|Kellner-weibel, Ginny L.|
|De La Llera-moya, Margarita|
|Phillips, Michael C.|
|Asztalos, Bela F.|
|Rothblat, George H.|
Submitted to: Journal of Lipid Research
Publication Type: Peer Reviewed Journal
Publication Acceptance Date: 9/12/2011
Publication Date: 9/27/2011
Citation: Sankaranarayanan, S., Kellner-Weibel, G., De La Llera-Moya, M., Phillios, M., Asztalos, B., Bittman, R., Rothblat, G. 2011. A sensitive assay for ABCA1-mediated cholesterol efflux using BODIPY-cholesterol. Journal of Lipid Research. 52(12):2332-2340. Interpretive Summary: The efflux (expulsion) of cholesterol from macrophages in the arterial wall is thought to be an early step in the process termed reverse cholesterol transport (RCT). Efflux can be mediated by a number of pathways involving 1) aqueous diffusion, 2) scavenger receptor BI (SR-B1), 3) ABCG1, and 4) ABCA1. Although all of these pathways can contribute to the removal of free cholesterol (FC) from cells, it is ABCA1 that has been shown to play a major role in the maintenance of normal cholesterol levels in tissues, as demonstrated by the accumulation of large amounts of cholesterol in macrophages in individuals with genetic mutations in ABCA1 (Tangier disease) or in mouse models in which this protein is genetically eliminated. A link between the in vitro efflux of cholesterol from macrophages and hardening of the arteries has recently been established by studies demonstrating a negative correlation between cholesterol efflux from J774 mouse cells and coronary artery disease (CAD) as measured by either the thickness of certain layers of the carotid artery walls (cIMT) or angiographic measurements. We have substituted a fluorescent sterol, BODIPY-cholesterol, for the generally used radiolabeled cholesterol. BODIPY-cholesterol is a fluorescent analog of free cholesterol in which carbon-24 of the sterol side chain is linked directly to the dipyrromethene boron difluoride (“BODIPY”) moiety. In a series of experiments using J774 macrophages together with a variety of cholesterol acceptors, we have compared efflux of BODIPY-cholesterol and [3H]cholesterol. These studies have demonstrated that the use of the fluorescent-labeled sterol provides an efficient measurement of efflux when compared with radiolabeled cholesterol. We found that BODIPY-cholesterol is released from cells primarily via the ABCA1 pathway. Thus, the greater efficiency for efflux of the BODIPY-cholesterol compared with labeled cholesterol, together with the greater simplicity of the fluorescent assay, allows the development of efflux protocols suitable for rapid, high-throughput screening for efflux capacity of large numbers of sera or serum fractions.
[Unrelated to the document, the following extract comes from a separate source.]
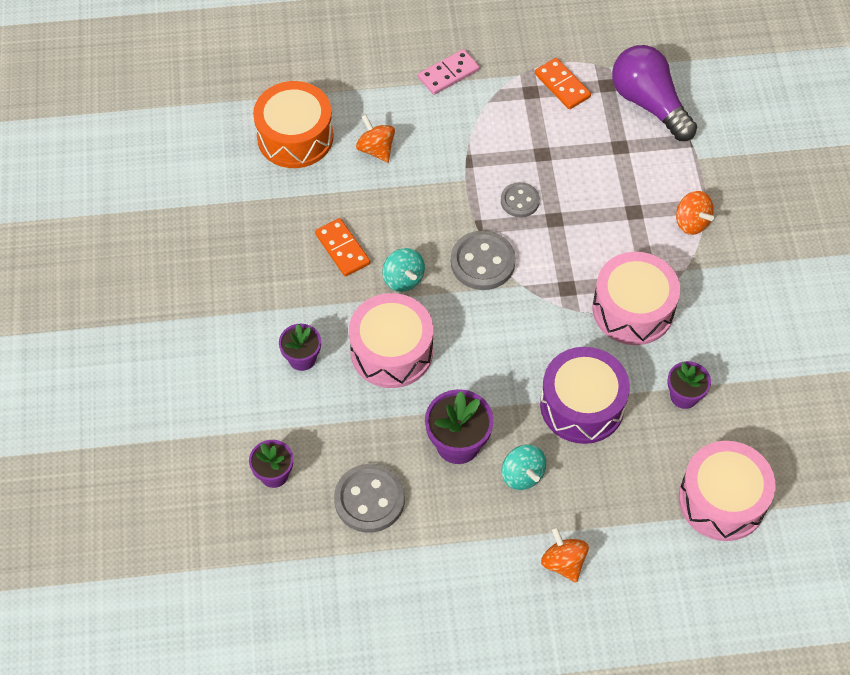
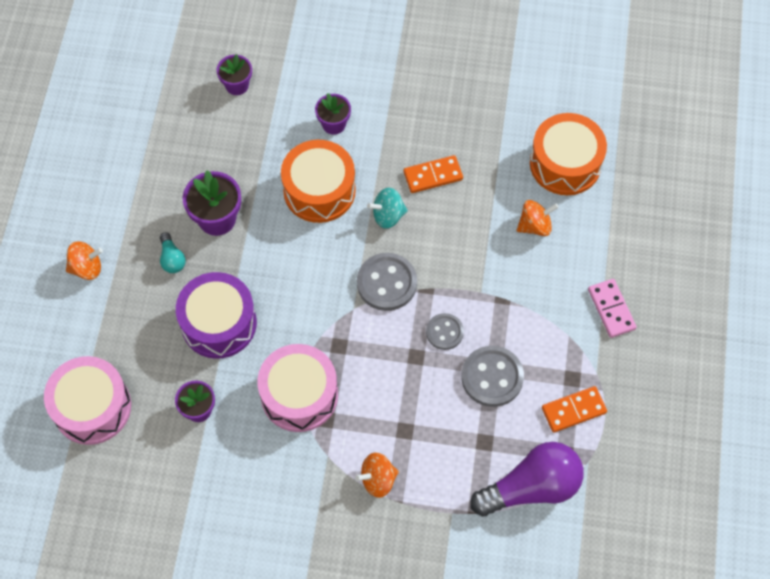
camera: 105 degrees right, 5 degrees up
(369, 499) = (192, 145): grey button -> grey button (492, 377)
(391, 351) = (319, 190): pink drum -> orange drum
(522, 475) = (172, 259): turquoise spinning top -> turquoise light bulb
Technical Abstract: Studies have shown a negative association between cellular cholesterol efflux and coronary artery disease (CAD). Standard protocol for quantifying cholesterol efflux involves labeling cells with [(3)H]cholesterol and measuring release of the labeled sterol. Using [(3)H]cholesterol is not ideal for the high-throughput assays needed to screen large numbers of serum as would be required in studying the link between efflux and CAD. In this study, we compared efflux using a fluorescent sterol (boron dipyrromethene difluoride linked to sterol carbon-24, BODIPY-cholesterol) with that of [(3)H]cholesterol in J774 macrophages. Fractional efflux of BODIPY-cholesterol was significantly higher than that of [(3)H]cholesterol when apo A-I, HDL, or 2% apoB-depleted human serum were used as acceptors. BODIPY-cholesterol efflux correlated significantly with [(3)H]cholesterol efflux (p less than 0.0001) when apoB-depleted sera were used. The BODIPY-cholesterol efflux correlated significantly with pre Beta-1 (r(2) = 0.6) but not with total HDL-cholesterol. Reproducibility of the BODIPY-cholesterol efflux assay was excellent between weeks (r(2) = 0.98, inter-assay CV = 3.31%). These studies demonstrate that BODIPY-cholesterol provides an efficient measurement of efflux compared with [(3)H]cholesterol and is a sensitive probe for ABCA1-mediated efflux. The increased sensitivity of BODIPY-cholesterol assay coupled with the simplicity of measuring fluorescence results in a sensitive, high-throughput assay that can screen large numbers of sera, and thus, examine the relationship between cholesterol efflux and atherosclerosis.